The San Antonio Angel Network was officially launched by a group of local entrepreneurs and investors in December and now has accepted 65 members into its network. The group has closed two deals so far and has invested $875,000 total, with three more other deals currently open, says Chris Burney, the group’s executive director. Burney said he can’t reveal any other details about the open deals. (Read on for more information on the two deals the angel network has closed.)
On Friday, the summit is being hosted with the Alliance of Central Texas Angel Networks, a group connecting the more than one dozen angel networks in the state. The daylong agenda consists of speakers discussing their background in angel investing and offering members of the networks advice on subjects such as sourcing deals and finding the right time to exit.
Speakers include Jim Conner, the former chair of the Silicon Valley-based angel group Sand Hill Angels, and Graham Weston, an angel investor and former CEO and chairman of Rackspace, the cloud computing giant that went public in 2008 and was sold last year to private equity for $4.3 billion.
“We rely heavily on the structure of ATAN to help us learn about best practices from the larger, more established groups across the state,” Burney says. “We’re the new kids on the block.”
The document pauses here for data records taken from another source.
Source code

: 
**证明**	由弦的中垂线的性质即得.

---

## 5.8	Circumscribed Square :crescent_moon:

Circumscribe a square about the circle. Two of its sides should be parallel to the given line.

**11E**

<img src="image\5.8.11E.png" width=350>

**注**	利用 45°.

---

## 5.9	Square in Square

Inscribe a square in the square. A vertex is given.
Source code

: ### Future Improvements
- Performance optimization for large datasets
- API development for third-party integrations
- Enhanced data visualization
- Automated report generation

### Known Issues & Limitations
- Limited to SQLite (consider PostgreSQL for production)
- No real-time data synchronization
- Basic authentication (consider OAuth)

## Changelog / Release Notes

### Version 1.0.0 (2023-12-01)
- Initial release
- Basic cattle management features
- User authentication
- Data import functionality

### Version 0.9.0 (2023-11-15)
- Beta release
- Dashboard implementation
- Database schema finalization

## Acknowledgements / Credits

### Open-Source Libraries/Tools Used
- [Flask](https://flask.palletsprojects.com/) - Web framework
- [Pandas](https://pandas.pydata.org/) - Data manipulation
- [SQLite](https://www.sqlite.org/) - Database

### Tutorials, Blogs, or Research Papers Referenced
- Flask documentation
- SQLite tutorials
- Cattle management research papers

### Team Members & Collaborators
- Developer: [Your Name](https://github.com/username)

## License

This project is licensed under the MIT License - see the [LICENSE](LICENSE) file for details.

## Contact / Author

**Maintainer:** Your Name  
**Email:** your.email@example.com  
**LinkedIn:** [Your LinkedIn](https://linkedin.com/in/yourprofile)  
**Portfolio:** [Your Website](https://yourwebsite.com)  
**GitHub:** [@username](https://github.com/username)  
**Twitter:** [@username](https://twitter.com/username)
The San Antonio Angel Network’s first two investments were in local tech companies. The first was HelpSocial, a social media-focused software provider for customer service companies—a business in which billionaire entrepreneur Mark Cuban also invested early on. The second startup was Parlevel Systems, another software maker focused on vending machine managers.
The desire to host the summit in San Antonio is also based on wanting to show that the city is developing, both in terms of its startup community and culturally, Burney says. Lorenzo Gomez, CEO of co-working space Geekdom, is giving opening remarks at the conference, talking about the rise of a tech district in San Antonio’s downtown, which includes a new tech and business-focused high school and numerous young startups. The conference is also being hosted at the Hotel Emma, which was opened in part of the former Pearl Brewery, a century-old facility that was redeveloped into a shopping district.
“I thought it would be a great way for us to get ATAN people in our backyard and learn from more experienced groups,” Burney says. “It also helps that we get to showcase San Antonio a little bit.”